#### Work to complete
Please copy every line from the following entries in which the word "tumor" appears.

#### Given records
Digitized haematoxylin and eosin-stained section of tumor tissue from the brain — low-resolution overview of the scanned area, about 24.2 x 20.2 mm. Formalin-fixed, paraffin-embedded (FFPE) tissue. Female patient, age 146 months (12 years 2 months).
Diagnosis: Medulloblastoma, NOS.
--
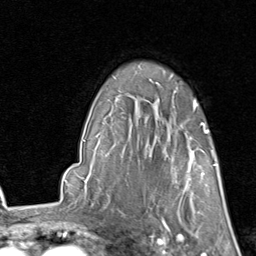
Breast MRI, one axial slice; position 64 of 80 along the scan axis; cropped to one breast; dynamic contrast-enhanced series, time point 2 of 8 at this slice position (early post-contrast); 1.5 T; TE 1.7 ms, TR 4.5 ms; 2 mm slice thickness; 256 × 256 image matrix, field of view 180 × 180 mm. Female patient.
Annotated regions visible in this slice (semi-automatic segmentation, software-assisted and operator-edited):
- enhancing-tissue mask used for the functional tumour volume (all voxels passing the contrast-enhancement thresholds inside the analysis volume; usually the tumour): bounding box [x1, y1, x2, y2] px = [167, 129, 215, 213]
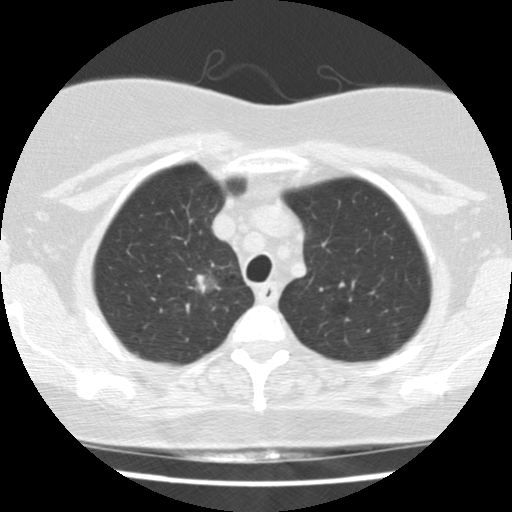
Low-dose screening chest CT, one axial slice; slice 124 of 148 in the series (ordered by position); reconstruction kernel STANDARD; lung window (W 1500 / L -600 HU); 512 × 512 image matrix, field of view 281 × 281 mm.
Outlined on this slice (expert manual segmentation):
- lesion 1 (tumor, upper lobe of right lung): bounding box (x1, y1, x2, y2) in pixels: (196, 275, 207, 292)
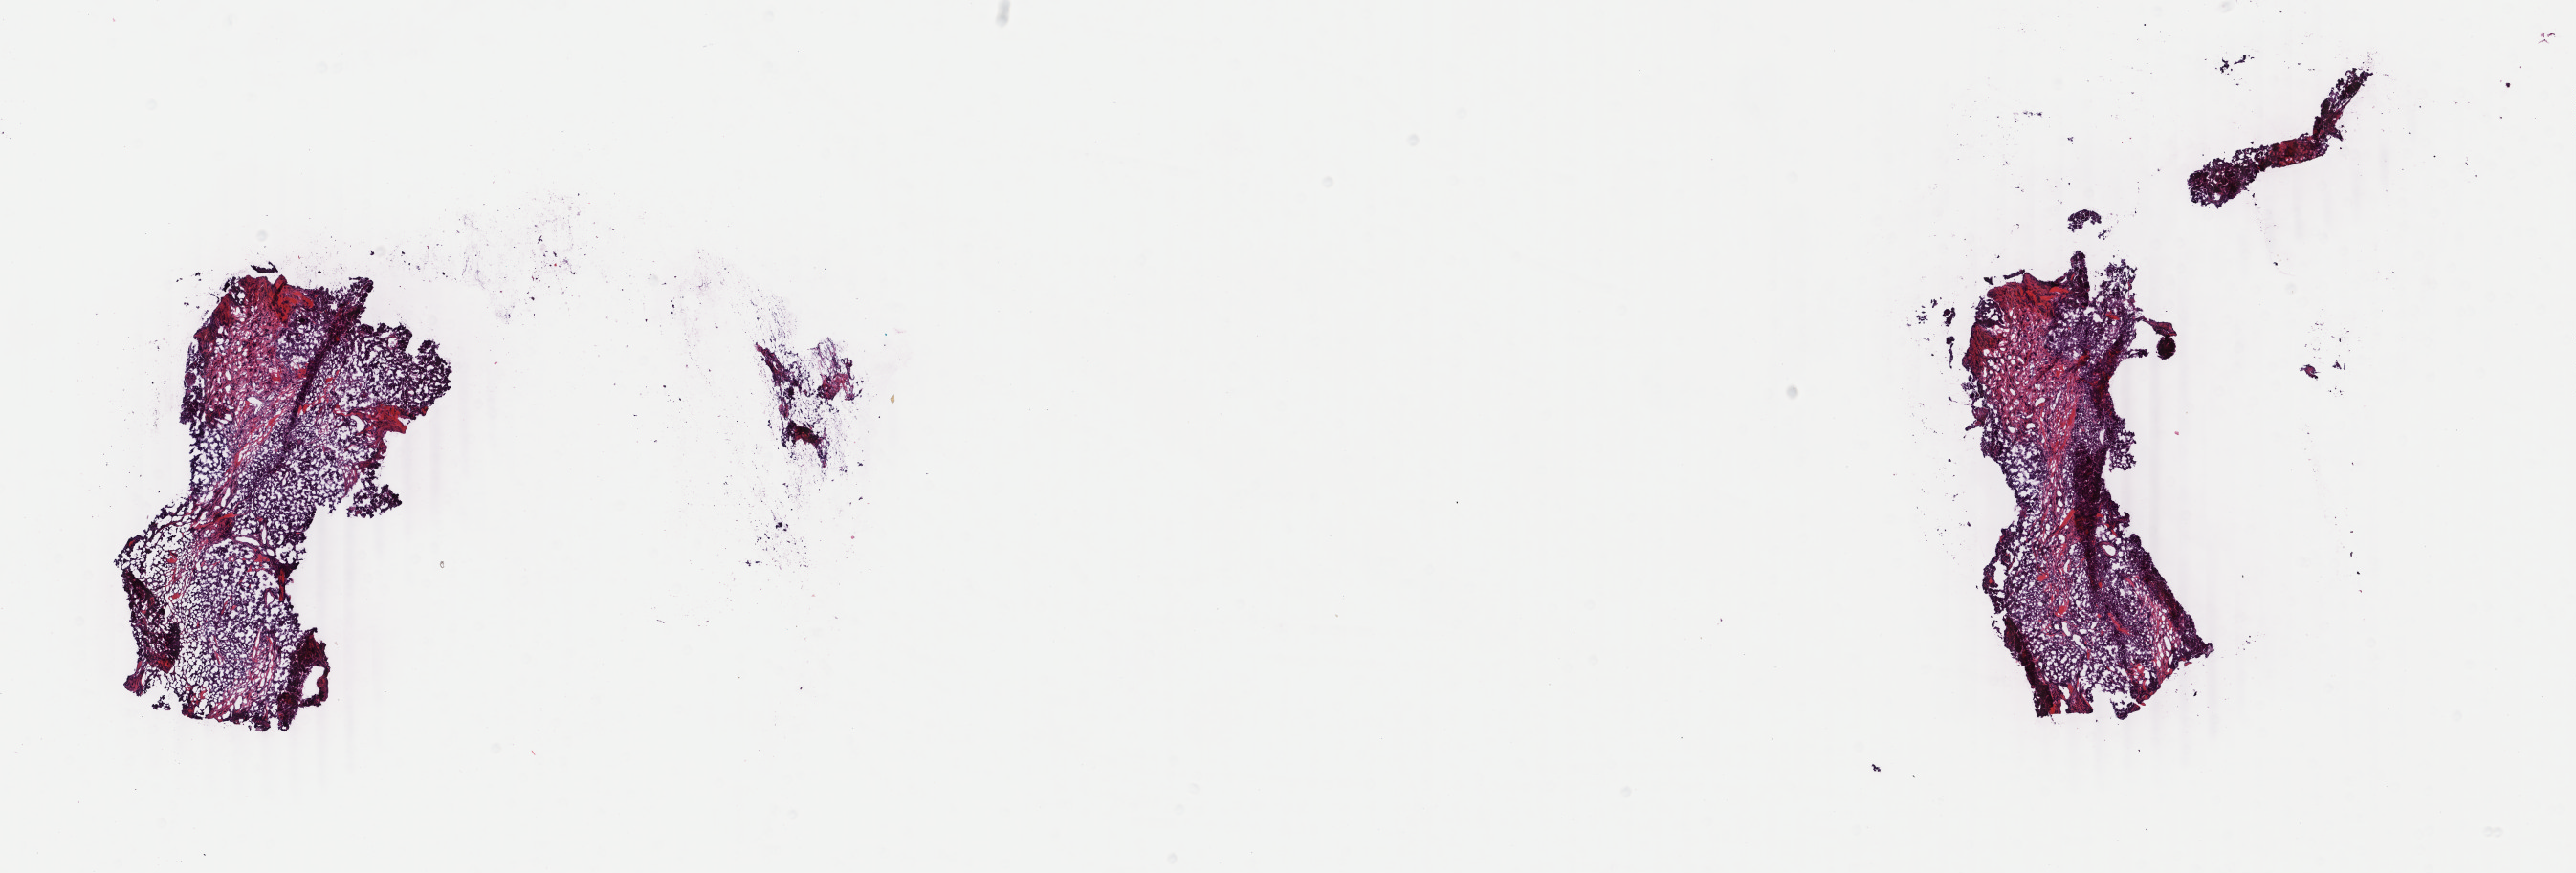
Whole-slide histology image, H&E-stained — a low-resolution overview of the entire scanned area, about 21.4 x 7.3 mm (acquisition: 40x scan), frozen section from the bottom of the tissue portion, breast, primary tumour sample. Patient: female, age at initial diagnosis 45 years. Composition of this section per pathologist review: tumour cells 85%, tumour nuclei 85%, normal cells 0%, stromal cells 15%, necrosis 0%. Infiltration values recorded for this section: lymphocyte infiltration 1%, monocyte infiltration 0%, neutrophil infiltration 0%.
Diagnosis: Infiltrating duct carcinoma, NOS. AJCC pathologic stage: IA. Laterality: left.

#### Solution for this task
Digitized haematoxylin and eosin-stained section of tumor tissue from the brain — low-resolution overview of the scanned area, about 24.2 x 20.2 mm. Formalin-fixed, paraffin-embedded (FFPE) tissue. Female patient, age 146 months (12 years 2 months).
- lesion 1 (tumor, upper lobe of right lung): bounding box (x1, y1, x2, y2) in pixels: (196, 275, 207, 292)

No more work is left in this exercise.